DATASET CONTENT:
===============
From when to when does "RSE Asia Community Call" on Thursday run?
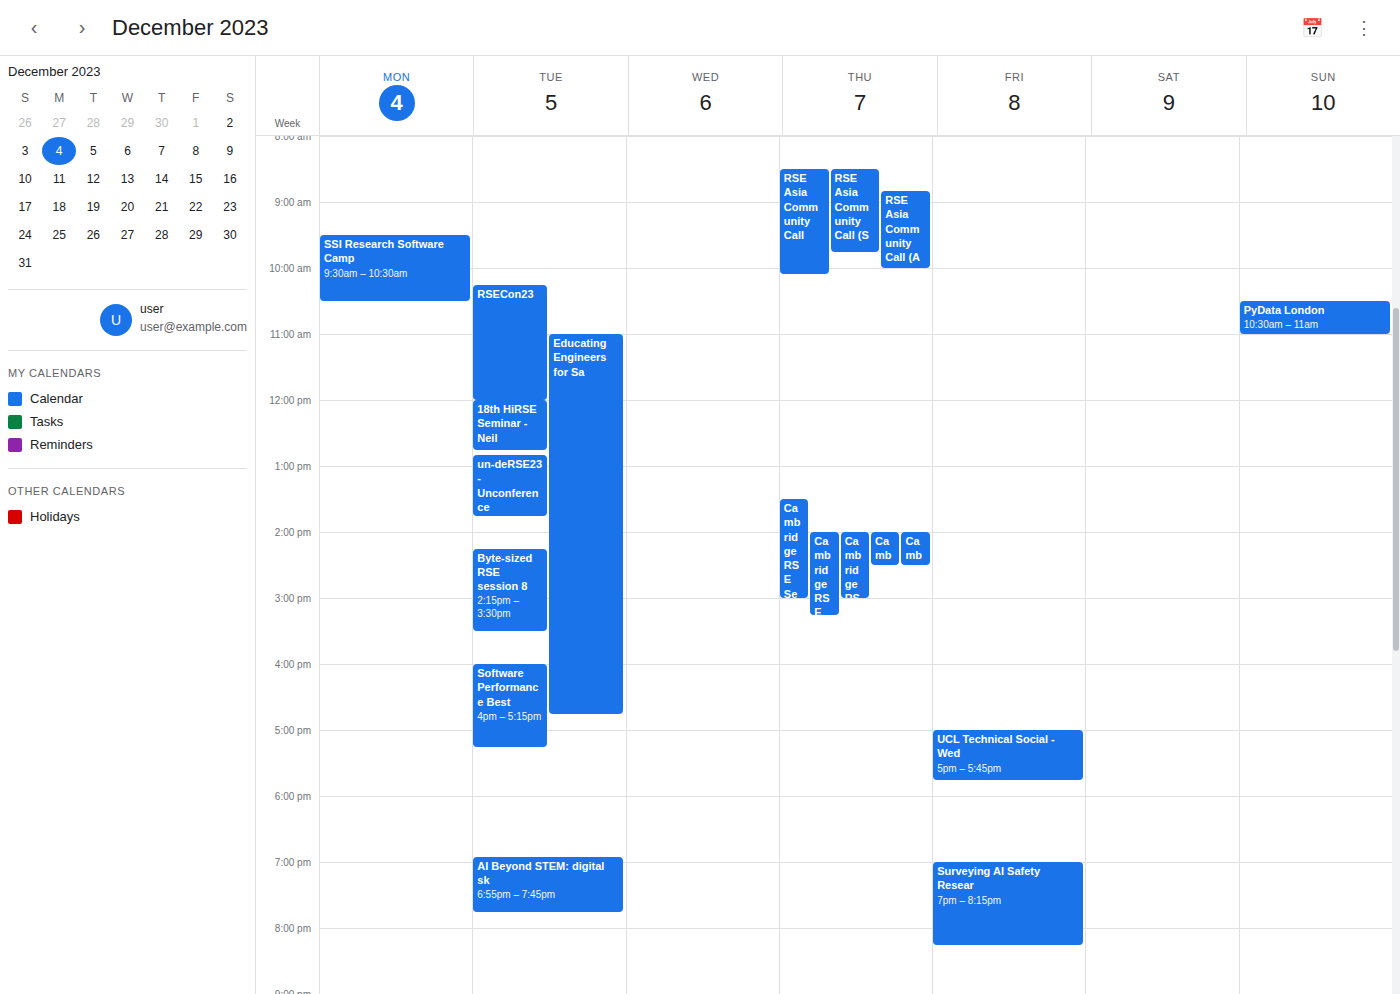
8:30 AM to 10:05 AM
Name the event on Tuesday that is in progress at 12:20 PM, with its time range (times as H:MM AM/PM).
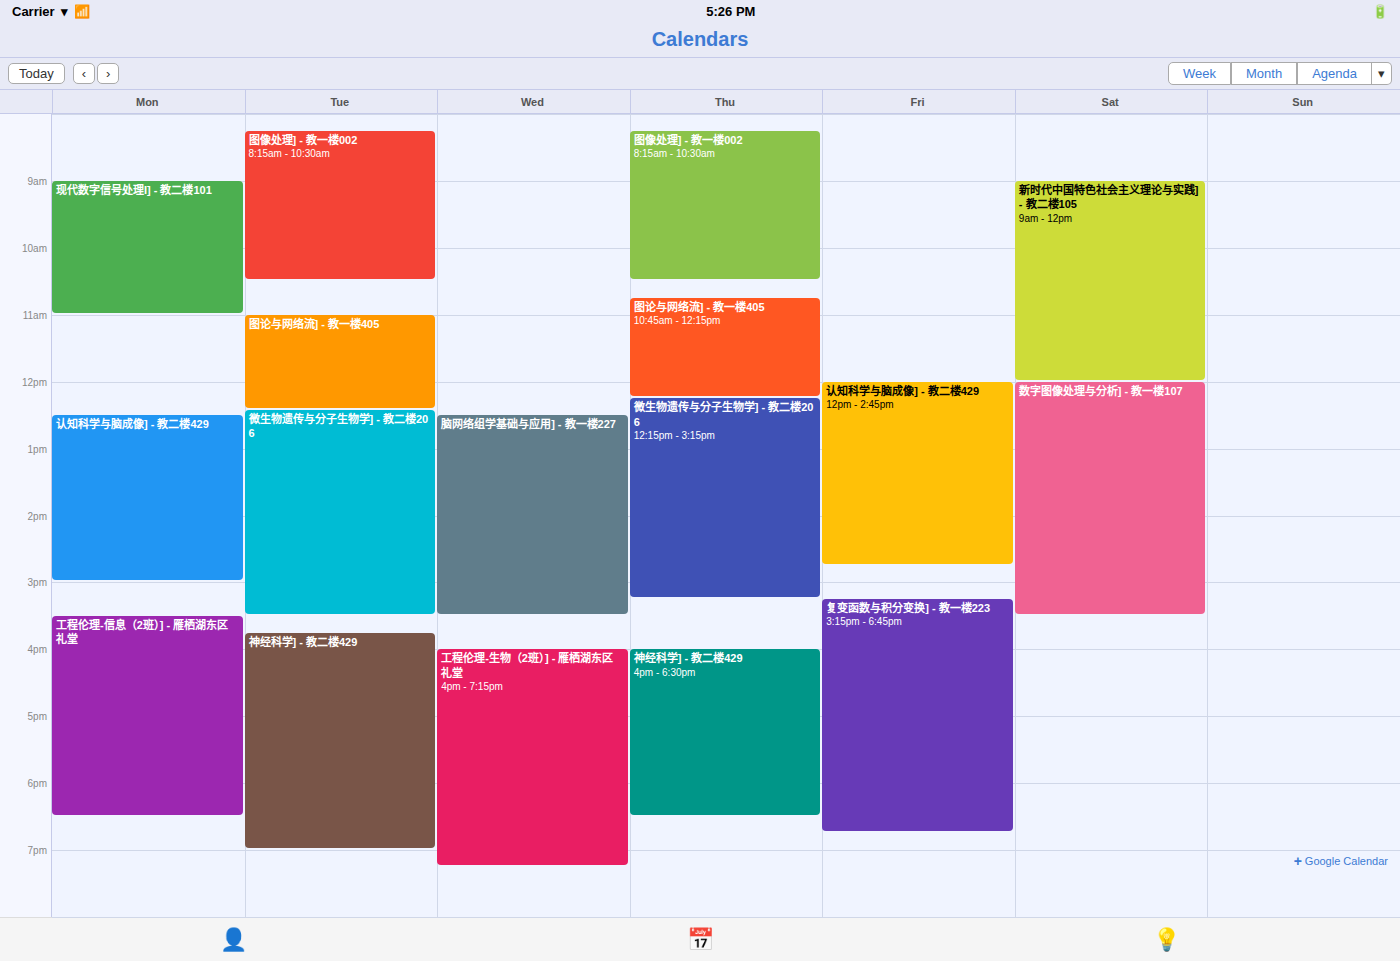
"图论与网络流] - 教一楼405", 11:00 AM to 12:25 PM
===============
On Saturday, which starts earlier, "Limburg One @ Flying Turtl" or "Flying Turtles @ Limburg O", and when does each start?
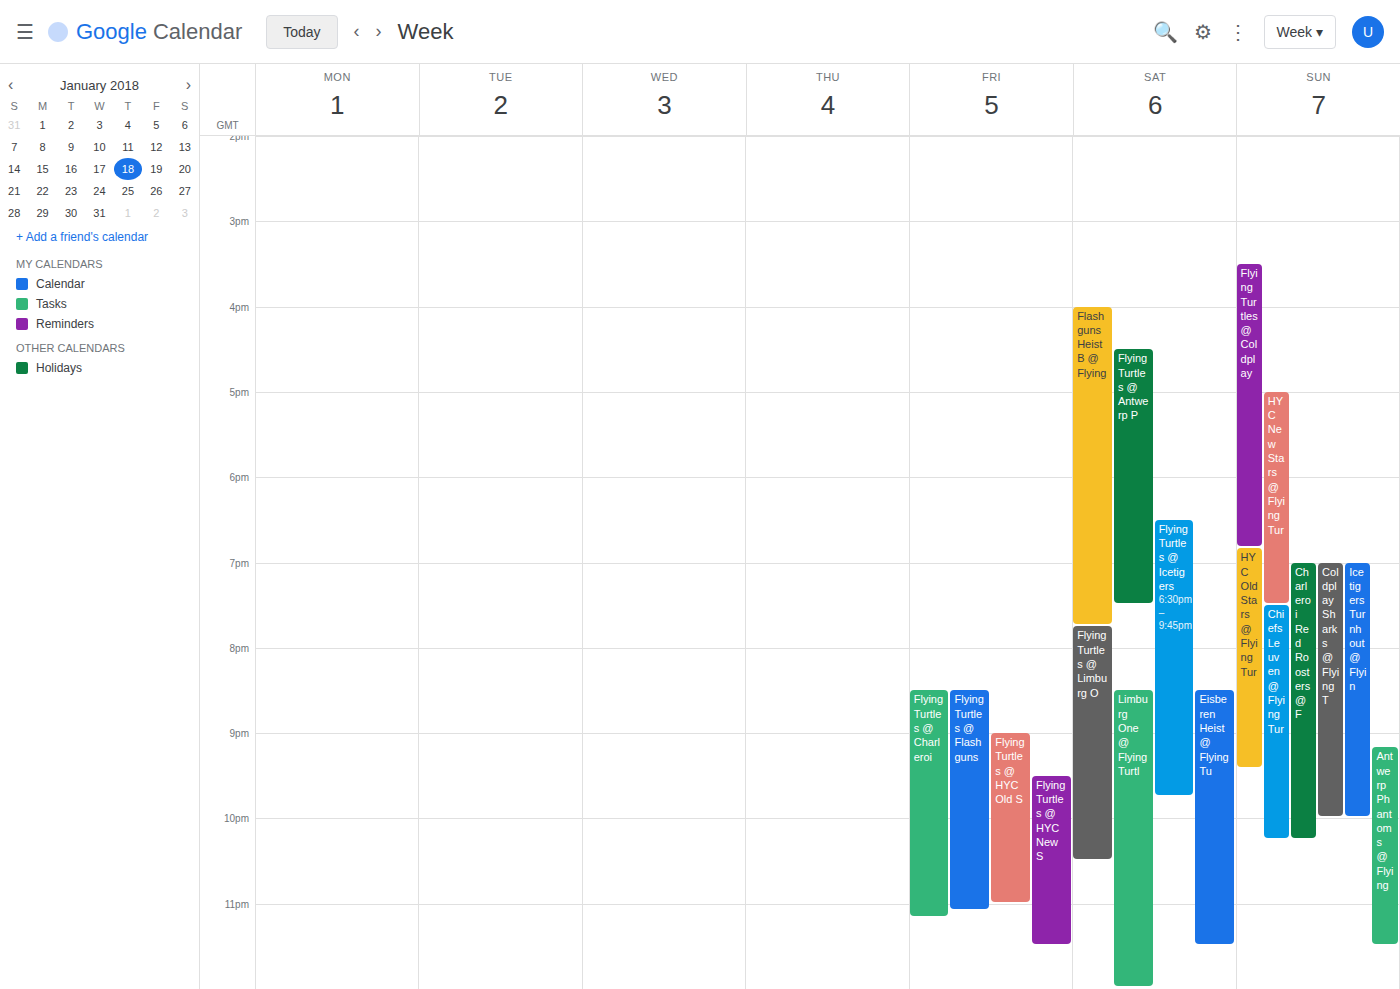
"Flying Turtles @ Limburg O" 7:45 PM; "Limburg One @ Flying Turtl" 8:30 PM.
===============
TASK TO CARRY OUT: Reproduce the items verbatim, from the line containing "From when to" through the line containing "to 12:25 PM", both included. Leave out the pictures.

WRITTEN ANSWER:
From when to when does "RSE Asia Community Call" on Thursday run?
8:30 AM to 10:05 AM
Name the event on Tuesday that is in progress at 12:20 PM, with its time range (times as H:MM AM/PM).
"图论与网络流] - 教一楼405", 11:00 AM to 12:25 PM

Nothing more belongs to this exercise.